**Task description**
Count the lines in the data below that contain the string "small". Reply with that number only.

**Records to use**
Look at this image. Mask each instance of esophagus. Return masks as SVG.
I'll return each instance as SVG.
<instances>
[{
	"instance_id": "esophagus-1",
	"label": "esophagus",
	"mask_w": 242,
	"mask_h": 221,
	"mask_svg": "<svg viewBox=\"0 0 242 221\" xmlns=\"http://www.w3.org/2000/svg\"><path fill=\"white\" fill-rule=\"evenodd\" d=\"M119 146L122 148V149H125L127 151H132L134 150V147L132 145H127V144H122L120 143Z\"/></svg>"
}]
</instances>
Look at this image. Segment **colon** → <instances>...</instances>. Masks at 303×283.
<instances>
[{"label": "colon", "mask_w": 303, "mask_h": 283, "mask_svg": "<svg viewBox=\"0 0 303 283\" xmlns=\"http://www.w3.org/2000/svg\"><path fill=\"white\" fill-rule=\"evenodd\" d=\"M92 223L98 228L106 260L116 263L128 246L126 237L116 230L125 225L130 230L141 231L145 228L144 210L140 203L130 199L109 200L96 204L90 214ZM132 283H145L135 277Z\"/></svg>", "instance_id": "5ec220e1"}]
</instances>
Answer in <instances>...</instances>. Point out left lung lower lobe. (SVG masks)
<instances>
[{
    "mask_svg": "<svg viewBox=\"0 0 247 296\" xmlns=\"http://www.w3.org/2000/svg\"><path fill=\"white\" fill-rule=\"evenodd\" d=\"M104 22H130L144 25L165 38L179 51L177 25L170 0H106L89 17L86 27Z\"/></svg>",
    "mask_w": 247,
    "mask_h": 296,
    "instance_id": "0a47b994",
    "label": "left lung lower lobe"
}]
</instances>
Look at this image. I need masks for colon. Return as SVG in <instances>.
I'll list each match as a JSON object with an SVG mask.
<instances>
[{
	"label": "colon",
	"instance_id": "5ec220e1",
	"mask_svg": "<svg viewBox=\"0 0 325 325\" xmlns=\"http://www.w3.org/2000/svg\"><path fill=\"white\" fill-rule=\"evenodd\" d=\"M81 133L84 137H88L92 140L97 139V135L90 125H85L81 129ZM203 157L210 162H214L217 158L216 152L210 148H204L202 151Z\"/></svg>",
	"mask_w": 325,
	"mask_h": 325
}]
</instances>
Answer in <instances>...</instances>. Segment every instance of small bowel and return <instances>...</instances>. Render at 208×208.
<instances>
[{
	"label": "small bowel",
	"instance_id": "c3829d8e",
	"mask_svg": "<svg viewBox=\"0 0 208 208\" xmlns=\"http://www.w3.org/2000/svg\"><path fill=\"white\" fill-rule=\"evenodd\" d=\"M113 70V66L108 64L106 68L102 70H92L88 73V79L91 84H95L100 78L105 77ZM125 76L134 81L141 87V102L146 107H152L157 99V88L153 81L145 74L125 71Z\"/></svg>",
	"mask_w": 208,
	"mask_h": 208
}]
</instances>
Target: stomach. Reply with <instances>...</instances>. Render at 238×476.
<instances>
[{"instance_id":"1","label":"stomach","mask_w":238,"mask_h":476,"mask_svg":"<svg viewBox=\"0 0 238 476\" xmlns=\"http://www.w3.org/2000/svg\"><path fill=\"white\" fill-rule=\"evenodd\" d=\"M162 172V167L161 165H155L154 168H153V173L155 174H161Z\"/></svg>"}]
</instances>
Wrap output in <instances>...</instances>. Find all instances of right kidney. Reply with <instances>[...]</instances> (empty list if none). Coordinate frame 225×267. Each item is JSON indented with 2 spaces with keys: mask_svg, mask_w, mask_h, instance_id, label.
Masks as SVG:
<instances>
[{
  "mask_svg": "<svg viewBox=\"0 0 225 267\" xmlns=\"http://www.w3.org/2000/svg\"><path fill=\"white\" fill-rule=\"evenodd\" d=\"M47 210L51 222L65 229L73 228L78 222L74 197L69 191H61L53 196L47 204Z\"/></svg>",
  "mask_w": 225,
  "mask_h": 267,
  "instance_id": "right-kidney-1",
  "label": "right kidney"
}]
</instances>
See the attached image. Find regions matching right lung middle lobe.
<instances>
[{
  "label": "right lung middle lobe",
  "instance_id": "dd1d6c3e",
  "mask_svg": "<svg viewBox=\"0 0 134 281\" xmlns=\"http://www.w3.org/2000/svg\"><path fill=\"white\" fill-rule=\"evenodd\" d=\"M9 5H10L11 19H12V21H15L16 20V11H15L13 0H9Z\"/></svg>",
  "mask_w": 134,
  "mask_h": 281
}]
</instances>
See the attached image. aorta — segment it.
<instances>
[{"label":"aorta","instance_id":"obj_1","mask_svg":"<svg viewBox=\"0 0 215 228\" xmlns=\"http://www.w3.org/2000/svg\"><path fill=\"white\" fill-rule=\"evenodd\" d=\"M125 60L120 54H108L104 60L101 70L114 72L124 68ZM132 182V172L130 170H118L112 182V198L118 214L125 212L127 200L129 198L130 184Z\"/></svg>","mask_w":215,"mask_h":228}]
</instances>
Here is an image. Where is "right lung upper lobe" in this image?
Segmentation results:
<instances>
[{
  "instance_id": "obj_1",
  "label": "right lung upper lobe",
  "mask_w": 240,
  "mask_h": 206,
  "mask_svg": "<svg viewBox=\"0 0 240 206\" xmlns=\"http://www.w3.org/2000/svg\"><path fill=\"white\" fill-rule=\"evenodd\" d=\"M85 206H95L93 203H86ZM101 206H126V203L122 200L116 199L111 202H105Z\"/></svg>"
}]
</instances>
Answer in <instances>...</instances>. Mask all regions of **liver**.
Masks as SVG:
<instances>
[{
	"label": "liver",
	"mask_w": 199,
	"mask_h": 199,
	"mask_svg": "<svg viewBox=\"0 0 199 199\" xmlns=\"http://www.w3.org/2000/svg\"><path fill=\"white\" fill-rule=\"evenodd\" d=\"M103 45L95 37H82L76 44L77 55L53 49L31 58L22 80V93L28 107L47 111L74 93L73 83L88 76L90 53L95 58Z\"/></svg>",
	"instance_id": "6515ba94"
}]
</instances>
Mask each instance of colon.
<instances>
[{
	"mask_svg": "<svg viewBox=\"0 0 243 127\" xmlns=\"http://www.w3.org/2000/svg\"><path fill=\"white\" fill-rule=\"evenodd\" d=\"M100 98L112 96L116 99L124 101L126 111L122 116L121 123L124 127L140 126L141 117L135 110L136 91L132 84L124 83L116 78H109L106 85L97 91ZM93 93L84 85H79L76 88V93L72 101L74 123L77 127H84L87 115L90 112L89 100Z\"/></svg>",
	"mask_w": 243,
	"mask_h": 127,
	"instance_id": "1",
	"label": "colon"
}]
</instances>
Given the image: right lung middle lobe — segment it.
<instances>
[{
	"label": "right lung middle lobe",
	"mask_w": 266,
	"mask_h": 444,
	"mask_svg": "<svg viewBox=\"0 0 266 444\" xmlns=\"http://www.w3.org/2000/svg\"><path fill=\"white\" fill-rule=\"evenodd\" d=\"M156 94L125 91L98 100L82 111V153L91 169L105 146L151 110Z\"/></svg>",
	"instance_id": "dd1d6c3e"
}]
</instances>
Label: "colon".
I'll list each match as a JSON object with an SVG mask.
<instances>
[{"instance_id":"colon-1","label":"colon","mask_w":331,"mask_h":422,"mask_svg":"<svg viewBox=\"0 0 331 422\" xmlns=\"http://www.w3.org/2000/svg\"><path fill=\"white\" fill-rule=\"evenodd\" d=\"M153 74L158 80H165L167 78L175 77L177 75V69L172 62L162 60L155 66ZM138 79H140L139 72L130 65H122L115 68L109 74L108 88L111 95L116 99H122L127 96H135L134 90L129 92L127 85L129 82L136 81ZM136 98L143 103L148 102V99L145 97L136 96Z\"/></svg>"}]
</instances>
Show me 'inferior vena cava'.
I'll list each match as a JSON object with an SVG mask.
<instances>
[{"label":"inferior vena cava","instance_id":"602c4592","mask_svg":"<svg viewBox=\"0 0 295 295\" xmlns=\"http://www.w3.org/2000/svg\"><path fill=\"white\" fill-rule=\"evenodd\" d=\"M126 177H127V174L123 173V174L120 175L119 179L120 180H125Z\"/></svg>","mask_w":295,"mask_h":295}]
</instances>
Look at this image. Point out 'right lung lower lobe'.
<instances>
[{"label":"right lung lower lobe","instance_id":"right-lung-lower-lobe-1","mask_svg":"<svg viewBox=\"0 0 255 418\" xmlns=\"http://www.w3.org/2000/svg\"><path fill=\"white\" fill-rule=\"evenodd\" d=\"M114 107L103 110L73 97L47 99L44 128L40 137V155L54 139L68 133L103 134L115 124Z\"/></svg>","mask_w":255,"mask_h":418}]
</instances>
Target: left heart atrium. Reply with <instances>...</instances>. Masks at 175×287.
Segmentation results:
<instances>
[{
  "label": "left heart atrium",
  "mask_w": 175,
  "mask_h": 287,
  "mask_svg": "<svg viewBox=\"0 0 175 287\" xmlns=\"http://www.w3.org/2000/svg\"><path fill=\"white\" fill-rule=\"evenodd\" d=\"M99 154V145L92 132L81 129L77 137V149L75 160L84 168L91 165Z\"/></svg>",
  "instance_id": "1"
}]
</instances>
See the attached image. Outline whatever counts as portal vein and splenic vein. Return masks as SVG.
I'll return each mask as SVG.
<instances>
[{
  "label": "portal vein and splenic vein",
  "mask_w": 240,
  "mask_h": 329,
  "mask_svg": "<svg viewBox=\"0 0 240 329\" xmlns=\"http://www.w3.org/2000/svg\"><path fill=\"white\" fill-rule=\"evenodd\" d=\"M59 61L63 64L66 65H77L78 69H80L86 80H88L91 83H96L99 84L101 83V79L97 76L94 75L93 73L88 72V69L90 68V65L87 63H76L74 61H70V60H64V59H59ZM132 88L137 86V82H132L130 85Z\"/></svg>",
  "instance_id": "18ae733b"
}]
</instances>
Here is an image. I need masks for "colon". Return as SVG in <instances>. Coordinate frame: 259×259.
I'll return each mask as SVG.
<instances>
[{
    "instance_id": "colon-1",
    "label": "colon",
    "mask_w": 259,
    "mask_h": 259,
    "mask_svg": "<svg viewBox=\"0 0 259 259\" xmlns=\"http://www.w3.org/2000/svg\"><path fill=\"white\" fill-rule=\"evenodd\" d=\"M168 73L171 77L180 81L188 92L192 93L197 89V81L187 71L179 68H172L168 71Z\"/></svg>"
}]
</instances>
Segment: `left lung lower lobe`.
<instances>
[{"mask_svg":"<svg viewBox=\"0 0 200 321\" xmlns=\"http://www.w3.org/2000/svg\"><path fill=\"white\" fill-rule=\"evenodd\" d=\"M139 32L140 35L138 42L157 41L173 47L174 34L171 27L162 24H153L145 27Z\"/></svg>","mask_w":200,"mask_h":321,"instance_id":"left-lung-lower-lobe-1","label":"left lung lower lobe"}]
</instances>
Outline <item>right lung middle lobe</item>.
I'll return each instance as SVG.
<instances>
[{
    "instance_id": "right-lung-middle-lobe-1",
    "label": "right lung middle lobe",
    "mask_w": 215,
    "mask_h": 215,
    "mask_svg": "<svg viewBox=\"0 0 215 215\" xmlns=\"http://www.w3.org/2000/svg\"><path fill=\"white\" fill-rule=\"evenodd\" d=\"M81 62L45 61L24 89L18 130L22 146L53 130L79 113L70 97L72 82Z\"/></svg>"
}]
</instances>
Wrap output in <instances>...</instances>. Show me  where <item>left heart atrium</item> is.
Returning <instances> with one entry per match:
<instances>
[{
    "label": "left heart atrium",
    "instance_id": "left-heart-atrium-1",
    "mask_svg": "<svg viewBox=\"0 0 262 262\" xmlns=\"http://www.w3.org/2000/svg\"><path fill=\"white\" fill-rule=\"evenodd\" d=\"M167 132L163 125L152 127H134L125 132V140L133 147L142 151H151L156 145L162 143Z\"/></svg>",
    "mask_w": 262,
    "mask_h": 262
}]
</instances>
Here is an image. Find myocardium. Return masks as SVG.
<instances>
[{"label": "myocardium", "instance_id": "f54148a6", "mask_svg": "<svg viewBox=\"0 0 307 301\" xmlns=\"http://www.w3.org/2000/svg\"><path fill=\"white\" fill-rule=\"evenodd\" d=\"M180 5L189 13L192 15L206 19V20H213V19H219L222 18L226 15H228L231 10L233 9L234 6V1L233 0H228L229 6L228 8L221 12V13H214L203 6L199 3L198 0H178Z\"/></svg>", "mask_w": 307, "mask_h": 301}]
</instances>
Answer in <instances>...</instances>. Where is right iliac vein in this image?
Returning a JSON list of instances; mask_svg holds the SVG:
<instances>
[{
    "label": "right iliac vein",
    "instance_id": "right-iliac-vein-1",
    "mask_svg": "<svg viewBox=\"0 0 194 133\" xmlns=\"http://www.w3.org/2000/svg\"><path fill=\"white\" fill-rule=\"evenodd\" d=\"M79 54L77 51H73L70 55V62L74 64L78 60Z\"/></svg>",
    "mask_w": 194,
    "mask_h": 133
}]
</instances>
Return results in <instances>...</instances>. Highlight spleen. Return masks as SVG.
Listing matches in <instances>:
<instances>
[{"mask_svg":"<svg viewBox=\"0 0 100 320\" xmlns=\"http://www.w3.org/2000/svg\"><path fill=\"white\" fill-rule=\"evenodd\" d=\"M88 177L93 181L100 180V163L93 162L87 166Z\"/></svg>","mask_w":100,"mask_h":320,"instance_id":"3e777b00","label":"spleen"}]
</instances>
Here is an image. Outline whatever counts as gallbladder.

**Exercise answer**
2